::: INPUT DATA :::
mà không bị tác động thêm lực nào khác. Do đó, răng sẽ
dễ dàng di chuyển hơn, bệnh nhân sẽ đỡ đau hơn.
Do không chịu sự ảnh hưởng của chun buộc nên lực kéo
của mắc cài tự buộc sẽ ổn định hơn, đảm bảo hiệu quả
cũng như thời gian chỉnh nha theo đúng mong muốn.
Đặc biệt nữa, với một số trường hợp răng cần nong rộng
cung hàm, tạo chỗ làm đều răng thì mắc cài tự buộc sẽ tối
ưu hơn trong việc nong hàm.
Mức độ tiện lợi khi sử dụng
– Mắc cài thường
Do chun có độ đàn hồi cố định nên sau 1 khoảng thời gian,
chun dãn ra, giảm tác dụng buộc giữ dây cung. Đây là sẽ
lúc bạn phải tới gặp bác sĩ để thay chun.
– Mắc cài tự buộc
:::
> EXERCISE GOAL: Reproduce exactly the lines from the one containing "Mức độ tiện lợi khi sử dụng" through the last line of the records, both included, and nothing else.

> ANSWER TO THIS EXERCISE:
Mức độ tiện lợi khi sử dụng
– Mắc cài thường
Do chun có độ đàn hồi cố định nên sau 1 khoảng thời gian,
chun dãn ra, giảm tác dụng buộc giữ dây cung. Đây là sẽ
lúc bạn phải tới gặp bác sĩ để thay chun.
– Mắc cài tự buộc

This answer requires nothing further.